DIRECTIVE:
Write out the lines of each of the records below, keeping every word and character unchanged.

Dataset entries:
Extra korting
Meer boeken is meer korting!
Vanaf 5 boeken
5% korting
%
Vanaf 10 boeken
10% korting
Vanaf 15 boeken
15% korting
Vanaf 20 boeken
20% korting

RESULT FOR THIS TASK:
Extra korting
Meer boeken is meer korting!
Vanaf 5 boeken
5% korting
%
Vanaf 10 boeken
10% korting
Vanaf 15 boeken
15% korting
Vanaf 20 boeken
20% korting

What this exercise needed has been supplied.